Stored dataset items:
- - - - -

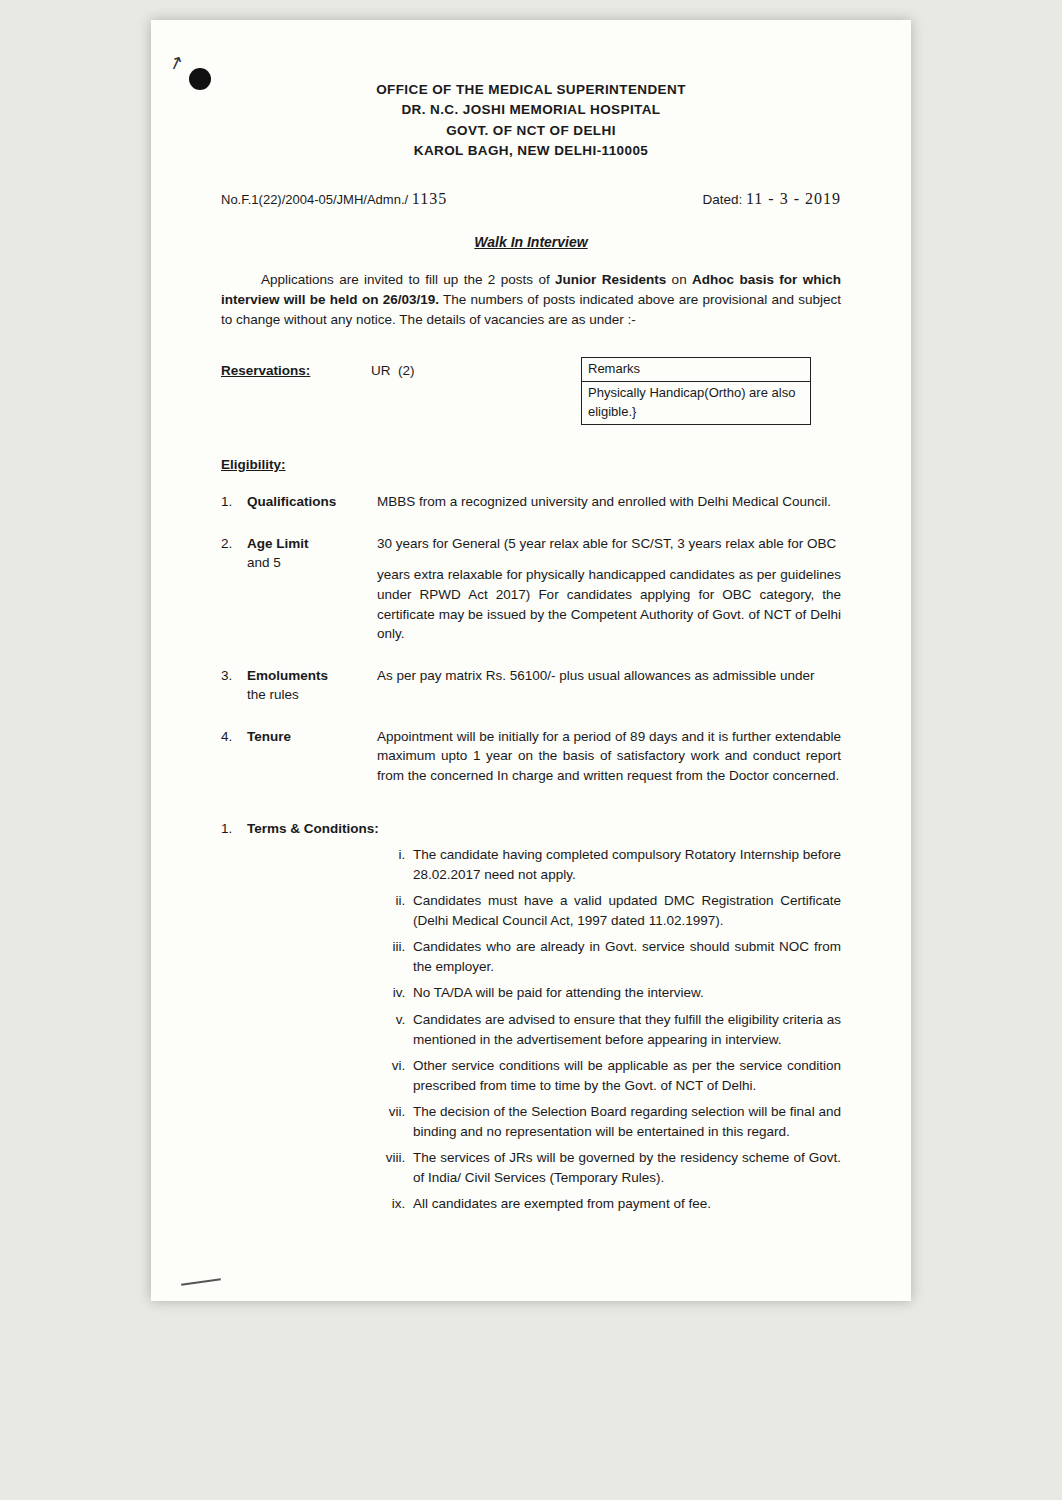↗
Office of the Medical Superintendent
Dr. N.C. Joshi Memorial Hospital
Govt. of NCT of Delhi
Karol Bagh, New Delhi-110005
No.F.1(22)/2004-05/JMH/Admn./ 1135
Dated: 11 - 3 - 2019
Walk In Interview
Applications are invited to fill up the 2 posts of Junior Residents on Adhoc basis for which interview will be held on 26/03/19. The numbers of posts indicated above are provisional and subject to change without any notice. The details of vacancies are as under :-
Reservations:
UR (2)
| Remarks |
| Physically Handicap(Ortho) are also eligible.} |
Eligibility:
1.
Qualifications
MBBS from a recognized university and enrolled with Delhi Medical Council.
2.
Age Limitand 5
30 years for General (5 year relax able for SC/ST, 3 years relax able for OBC
years extra relaxable for physically handicapped candidates as per guidelines under RPWD Act 2017) For candidates applying for OBC category, the certificate may be issued by the Competent Authority of Govt. of NCT of Delhi only.
3.
Emolumentsthe rules
As per pay matrix Rs. 56100/- plus usual allowances as admissible under
4.
Tenure
Appointment will be initially for a period of 89 days and it is further extendable maximum upto 1 year on the basis of satisfactory work and conduct report from the concerned In charge and written request from the Doctor concerned.
1.
Terms & Conditions:
The candidate having completed compulsory Rotatory Internship before 28.02.2017 need not apply.
Candidates must have a valid updated DMC Registration Certificate (Delhi Medical Council Act, 1997 dated 11.02.1997).
Candidates who are already in Govt. service should submit NOC from the employer.
No TA/DA will be paid for attending the interview.
Candidates are advised to ensure that they fulfill the eligibility criteria as mentioned in the advertisement before appearing in interview.
Other service conditions will be applicable as per the service condition prescribed from time to time by the Govt. of NCT of Delhi.
The decision of the Selection Board regarding selection will be final and binding and no representation will be entertained in this regard.
The services of JRs will be governed by the residency scheme of Govt. of India/ Civil Services (Temporary Rules).
All candidates are exempted from payment of fee.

- - - - -

TASK PROMPT:
Please retype the records above starting with the line that contains "The services of" and stopping after the last line, changing nothing.

RESPONSE AREA:
The services of JRs will be governed by the residency scheme of Govt. of India/ Civil Services (Temporary Rules).
All candidates are exempted from payment of fee.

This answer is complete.